There are numerous trails surrounding the San Carlos Reservation. However, there are relatively few trails within the reservation that are open to the general public.

Before setting out on a route, hikers should check to ensure that a given trail is open to visitors. Be sure to check the San Carlos Apache website for further information about hiking and hunting on the reservation before visiting.

With that in mind, here are some of the best hikes surrounding the reservation that are worth checking out if you’re visiting the region.

San Carlos Reservation, Arizona

Aravaipa Canyon Trail

The Aravaipa Canyon Trail is situated near the southern border of the reservation. This out-and-back trail climbs steadily through its namesake canyon along Aravaipa Creek. The route has multiple creek crossings, so hikers should wear shoes that can get wet.

The trail features red rock canyons and outcroppings throughout. This route is 9.6 miles (15.4 km) in length and it has 649 ft (198 m) of elevation gain.

San Carlos Reservation, Arizona

Round Mountain Park Trails

Round Mountain Park lies along the western edge of the reservation, outside the city of Globe. There are multiple trails of varying lengths that travel throughout the park for visitors to choose from.

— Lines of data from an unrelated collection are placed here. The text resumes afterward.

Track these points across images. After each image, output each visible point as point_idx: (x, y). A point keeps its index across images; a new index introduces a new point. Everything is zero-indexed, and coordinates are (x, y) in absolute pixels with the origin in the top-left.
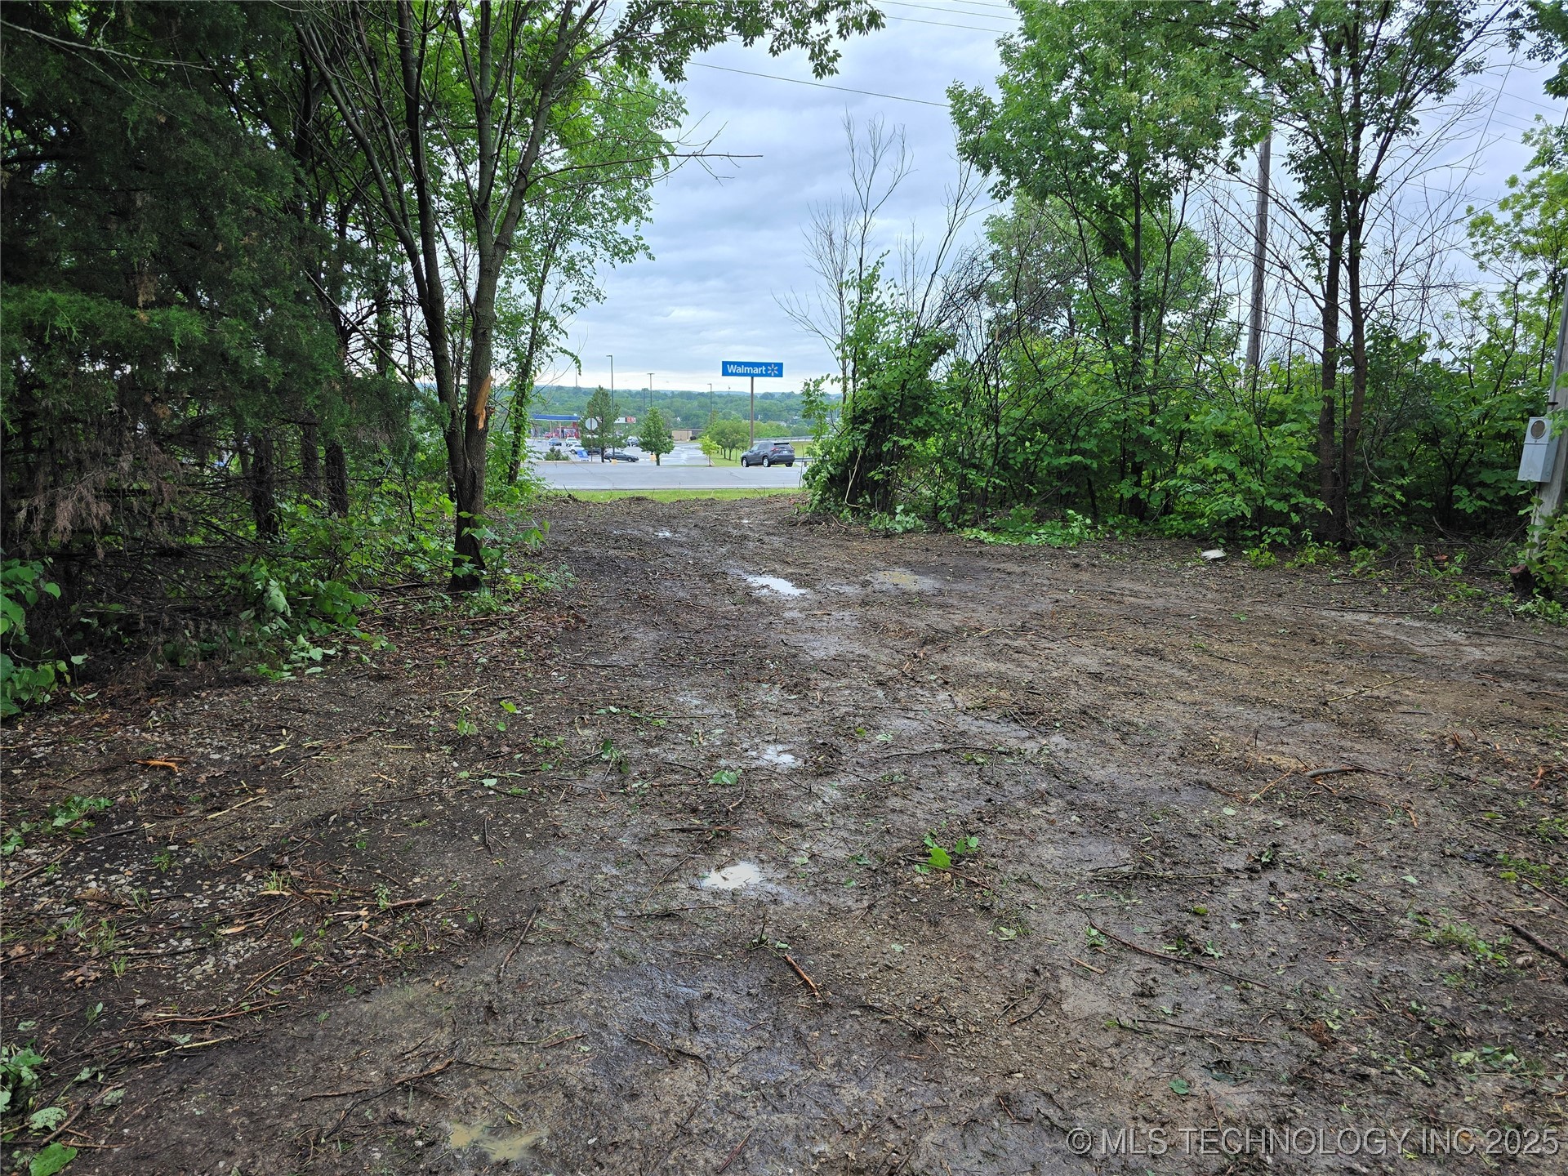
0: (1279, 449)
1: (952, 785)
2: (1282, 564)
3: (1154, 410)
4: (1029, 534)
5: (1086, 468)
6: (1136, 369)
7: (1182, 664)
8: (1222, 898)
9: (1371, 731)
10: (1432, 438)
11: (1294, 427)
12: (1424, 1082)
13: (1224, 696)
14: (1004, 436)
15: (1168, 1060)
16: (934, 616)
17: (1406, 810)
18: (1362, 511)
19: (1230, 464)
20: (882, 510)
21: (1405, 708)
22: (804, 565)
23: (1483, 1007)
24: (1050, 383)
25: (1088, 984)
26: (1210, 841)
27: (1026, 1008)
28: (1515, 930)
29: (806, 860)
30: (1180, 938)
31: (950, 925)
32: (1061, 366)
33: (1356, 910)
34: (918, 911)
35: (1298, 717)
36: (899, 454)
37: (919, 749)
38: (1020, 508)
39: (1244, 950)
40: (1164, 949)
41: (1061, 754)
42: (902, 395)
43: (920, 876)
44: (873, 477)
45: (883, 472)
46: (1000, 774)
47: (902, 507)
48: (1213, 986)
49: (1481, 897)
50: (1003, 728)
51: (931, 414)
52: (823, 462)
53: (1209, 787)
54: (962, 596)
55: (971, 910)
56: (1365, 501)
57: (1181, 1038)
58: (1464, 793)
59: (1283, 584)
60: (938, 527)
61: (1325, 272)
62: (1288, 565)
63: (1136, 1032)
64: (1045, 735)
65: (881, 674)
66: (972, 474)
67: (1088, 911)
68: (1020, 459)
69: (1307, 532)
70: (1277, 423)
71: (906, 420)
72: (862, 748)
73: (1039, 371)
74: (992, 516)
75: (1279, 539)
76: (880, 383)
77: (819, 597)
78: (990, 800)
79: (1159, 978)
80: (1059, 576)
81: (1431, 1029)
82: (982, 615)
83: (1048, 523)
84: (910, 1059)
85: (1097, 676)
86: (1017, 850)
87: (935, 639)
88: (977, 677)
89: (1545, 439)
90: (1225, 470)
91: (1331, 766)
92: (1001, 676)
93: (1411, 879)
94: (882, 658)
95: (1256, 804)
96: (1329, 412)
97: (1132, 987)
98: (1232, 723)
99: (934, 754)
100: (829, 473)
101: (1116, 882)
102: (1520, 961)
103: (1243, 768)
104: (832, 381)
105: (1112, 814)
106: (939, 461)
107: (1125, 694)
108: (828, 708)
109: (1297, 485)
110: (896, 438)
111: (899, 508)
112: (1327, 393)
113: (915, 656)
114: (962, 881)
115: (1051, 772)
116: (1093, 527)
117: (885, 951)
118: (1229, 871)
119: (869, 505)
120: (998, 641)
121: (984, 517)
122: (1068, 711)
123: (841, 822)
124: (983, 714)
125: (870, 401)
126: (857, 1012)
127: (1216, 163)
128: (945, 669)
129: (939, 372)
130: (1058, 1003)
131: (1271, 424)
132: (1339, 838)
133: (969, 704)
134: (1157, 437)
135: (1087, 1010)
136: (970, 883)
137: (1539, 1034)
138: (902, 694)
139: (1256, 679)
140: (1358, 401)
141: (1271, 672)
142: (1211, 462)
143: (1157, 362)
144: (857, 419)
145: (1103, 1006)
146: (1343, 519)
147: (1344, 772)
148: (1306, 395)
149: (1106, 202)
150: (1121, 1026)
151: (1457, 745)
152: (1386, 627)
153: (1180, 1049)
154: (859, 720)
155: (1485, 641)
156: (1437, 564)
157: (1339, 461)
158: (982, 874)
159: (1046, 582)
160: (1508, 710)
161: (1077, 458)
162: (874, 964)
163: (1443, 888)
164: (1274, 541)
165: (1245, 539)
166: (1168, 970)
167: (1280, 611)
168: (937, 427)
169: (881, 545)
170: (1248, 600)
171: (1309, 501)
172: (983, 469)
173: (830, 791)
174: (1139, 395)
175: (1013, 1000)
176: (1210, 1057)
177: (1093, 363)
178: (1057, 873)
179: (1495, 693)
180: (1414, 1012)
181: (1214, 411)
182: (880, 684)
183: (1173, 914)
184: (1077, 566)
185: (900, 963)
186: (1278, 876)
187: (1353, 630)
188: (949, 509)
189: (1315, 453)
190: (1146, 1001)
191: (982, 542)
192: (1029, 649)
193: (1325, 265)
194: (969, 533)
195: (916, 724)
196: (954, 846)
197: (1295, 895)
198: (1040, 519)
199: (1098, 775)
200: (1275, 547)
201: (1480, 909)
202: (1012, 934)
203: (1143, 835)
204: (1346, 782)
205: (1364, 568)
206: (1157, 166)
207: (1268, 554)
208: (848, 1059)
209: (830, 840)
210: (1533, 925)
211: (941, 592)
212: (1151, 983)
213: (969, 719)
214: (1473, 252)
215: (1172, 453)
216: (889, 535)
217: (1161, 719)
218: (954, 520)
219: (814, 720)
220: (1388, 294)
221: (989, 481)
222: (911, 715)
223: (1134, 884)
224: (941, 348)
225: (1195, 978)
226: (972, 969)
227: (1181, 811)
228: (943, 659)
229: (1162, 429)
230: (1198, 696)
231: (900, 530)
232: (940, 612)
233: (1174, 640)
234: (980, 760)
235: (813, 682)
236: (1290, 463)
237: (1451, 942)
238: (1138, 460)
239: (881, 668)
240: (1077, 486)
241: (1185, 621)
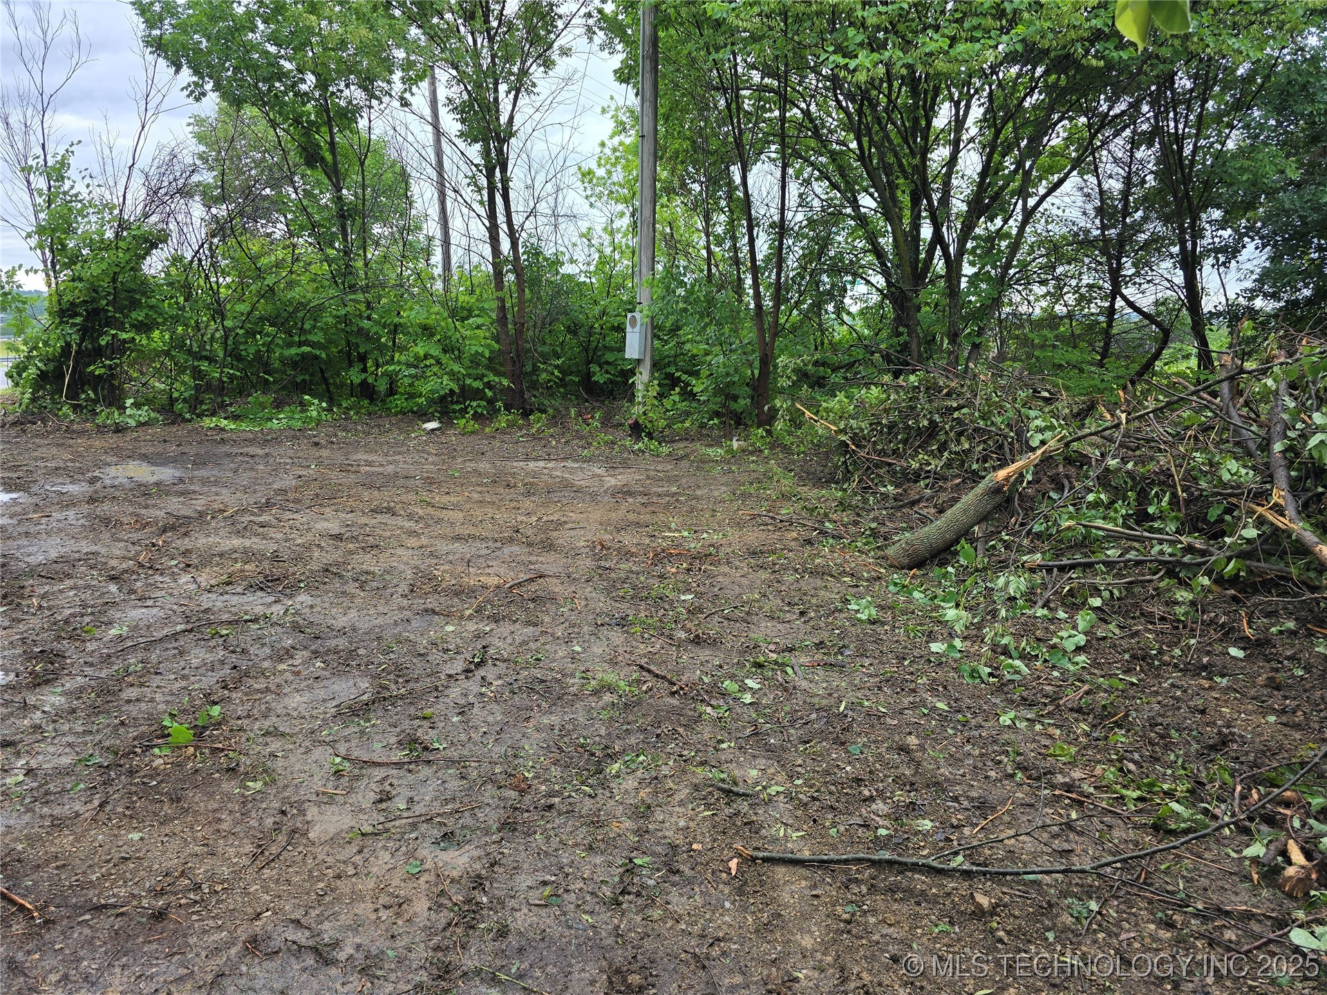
0: (471, 338)
1: (195, 662)
2: (483, 429)
3: (369, 305)
4: (270, 419)
5: (317, 357)
6: (349, 270)
7: (410, 517)
8: (446, 700)
9: (549, 546)
10: (573, 330)
11: (479, 321)
12: (590, 796)
13: (443, 537)
14: (233, 329)
15: (404, 849)
16: (175, 505)
17: (573, 599)
18: (534, 385)
19: (435, 351)
20: (110, 405)
21: (570, 526)
22: (16, 468)
23: (625, 727)
24: (270, 280)
25: (333, 808)
26: (435, 656)
27: (274, 849)
28: (641, 667)
29: (21, 778)
30: (411, 742)
31: (195, 797)
32: (278, 264)
33: (543, 681)
34: (158, 793)
35: (499, 544)
36: (119, 348)
37: (158, 635)
38: (257, 396)
39: (463, 737)
40: (399, 755)
41: (307, 610)
42: (115, 288)
43: (160, 758)
44: (92, 372)
45: (104, 366)
46: (245, 640)
47: (132, 401)
48: (440, 774)
49: (621, 650)
50: (249, 598)
51: (151, 307)
52: (29, 358)
53: (434, 612)
54: (205, 482)
55: (217, 775)
56: (535, 378)
57: (414, 826)
58: (608, 579)
59: (484, 445)
60: (177, 419)
61: (486, 198)
62: (487, 430)
63: (376, 834)
64: (291, 596)
65: (113, 568)
66: (204, 366)
67: (332, 744)
68: (252, 350)
69: (499, 404)
70: (467, 318)
71: (122, 313)
72: (90, 646)
73: (259, 269)
74: (231, 405)
75: (479, 410)
76: (86, 274)
77: (35, 500)
78: (235, 667)
79: (395, 782)
80: (301, 454)
81: (593, 755)
82: (226, 496)
83: (287, 408)
84: (150, 942)
85: (338, 537)
86: (263, 707)
87: (177, 525)
88: (221, 555)
89: (637, 328)
90: (432, 357)
91: (523, 577)
92: (245, 551)
93: (578, 649)
94: (114, 552)
95: (470, 618)
96: (502, 309)
97: (372, 796)
98: (450, 557)
99: (175, 636)
100: (38, 368)
101: (357, 711)
102: (644, 688)
103: (459, 592)
104: (27, 272)
105: (352, 653)
106: (167, 354)
107: (363, 548)
108: (48, 613)
109: (488, 368)
110: (113, 332)
111: (129, 402)
112: (500, 294)
113: (154, 545)
114: (207, 751)
115: (297, 628)
116: (329, 410)
117: (120, 843)
118: (450, 676)
119: (92, 400)
120: (243, 519)
121: (223, 406)
122: (311, 571)
123: (66, 727)
124: (227, 588)
125: (77, 293)
126: (87, 917)
127: (391, 96)
128: (187, 552)
129: (155, 265)
130: (305, 834)
131: (463, 319)
132: (529, 630)
133: (213, 582)
134: (374, 329)
135: (332, 831)
136: (215, 751)
137: (658, 736)
138: (139, 584)
139: (468, 520)
140: (521, 301)
141: (478, 513)
142: (420, 349)
143: (366, 265)
144: (64, 312)
145: (347, 821)
146: (522, 392)
147: (532, 580)
148: (485, 296)
149: (301, 117)
150: (363, 835)
151: (603, 546)
152: (554, 470)
153: (413, 835)
154: (87, 619)
155: (617, 471)
156: (585, 421)
157: (514, 347)
158: (226, 739)
159: (289, 461)
160: (632, 517)
161: (306, 349)
162: (108, 861)
163: (597, 650)
164: (476, 412)
165: (454, 411)
166: (402, 773)
167: (484, 466)
168: (160, 320)
169: (112, 440)
170: (460, 460)
171: (497, 379)
172: (216, 361)
173: (52, 699)
174: (354, 292)
175: (260, 846)
176: (437, 833)
177: (310, 264)
178: (303, 717)
179: (624, 506)
180: (582, 746)
181: (417, 307)
182: (113, 578)
183: (406, 725)
184: (317, 444)
185: (138, 850)
186: (489, 672)
187: (535, 475)
188: (185, 400)
189: (498, 342)
190: (384, 806)
191: (223, 429)
192: (274, 522)
193: (485, 192)
194: (209, 422)
195: (155, 611)
196: (196, 719)
197: (500, 682)
198: (279, 405)
199: (342, 622)
200: (477, 416)
201: (620, 658)
202: (259, 785)
203: (380, 664)
204: (533, 587)
205: (539, 429)
206: (341, 91)
207: (472, 422)
208: (76, 969)
209: (51, 749)
210: (651, 661)
211: (181, 480)
212: (388, 788)
213: (213, 596)
214: (584, 194)
215: (390, 344)
216: (119, 429)
217: (395, 564)
218: (192, 410)
219: (30, 629)
220: (532, 219)
221: (222, 372)
222: (150, 603)
223: (372, 708)
224: (153, 241)
225: (425, 771)
226: (218, 831)
227: (412, 637)
228: (186, 543)
229: (377, 323)
230: (424, 540)
231: (132, 423)
232: (181, 499)
233: (404, 498)
234: (225, 632)
235: (28, 590)
236: (480, 350)
237: (603, 687)
238: (362, 350)
239: (114, 563)
240: (312, 375)
241: (412, 482)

Most of the park’s trails wind through the desert hillsides, providing excellent views of the surrounding region along the way. There are a handful of different hiking routes in the park, including the West Round Mountain Trail, the Boulder Canyon Trail, and the Box Canyon Trail. Head to the park's official website for more information about each of these trails.

Cibecue Falls via Cibecue Creek Trail

This trail is located just outside the San Carlos and Fort Apache Reservations and it leads to the beautiful Cibecue Falls. Do note, however, that you need to pay for a $30 permit from the White Mountain Apache Tribe to access the falls.

After departing the trailhead, this trail winds its way through red rock canyons before reaching the falls. The trail is 3 miles (4.8 km) in length with 623 ft (190 m) of elevation gain. Hikers should wear shoes and clothes that can get wet as there are multiple river crossings along the route.

San Carlos Reservation, Arizona

East Mountain Trailhead

Situated in the nearby Tonto National Forest, the East Mountain Trail provides hikers with stunning views of the landscape surrounding the San Carlos Reservation. This trail showcases both a dry desert landscape along with stunning sections of ponderosa pine forest.

Once at the summit of East Mountain, you can sit back and enjoy the view of the rolling hillsides, mountains, and basins of the San Carlos Reservation. The trail is 6.4 miles (10.3 km) in length and it has 1,564 ft (477 m) of elevation gain.

Major Cities

Looking for a place to stay near San Carlos Reservation? Here are some of the best cities and villages to check out in the region.


The small town of Globe (Western Apache: Bésh Baa Gowąh or “Place of Metal”), lies along the western edge of the San Carlos Reservation. The city is home to around 7,200 residents and was originally founded as a mining town.

Globe, Arizona

Situated along the Historic Old West Highway, Globe provides easy access to viewing the Salado Indian Ruins at the Besh-Ba-Gowah Archeological Park. The quaint downtown streets of Globe are lined with local shops, restaurants, and antique shops. In the town, you’ll also find the Cobre Valley Center for the Arts, which features work from local artists.


Safford is a town that lies along the southern edge of the San Carlos Reservation. It has a population of around 10,000 residents.

The town’s local restaurants and shops are known for their authentic Mexican cuisine and goods. Visitors to Safford can also book a guided tour to visit the Mount Graham International Observatory, which is located at the highest point in the Pinaleno Mountains.

Some of the many outdoor attractions located near Safford include the Gila Box Riparian National Conservation Area, Bonita Creek, the Gila River, Riggs Lake, and the natural mineral springs at Roper Lake State Park. This makes the small town of Safford a remote and beautiful getaway destination if you want to escape from the hustle and bustle of the Phoenix metropolitan area.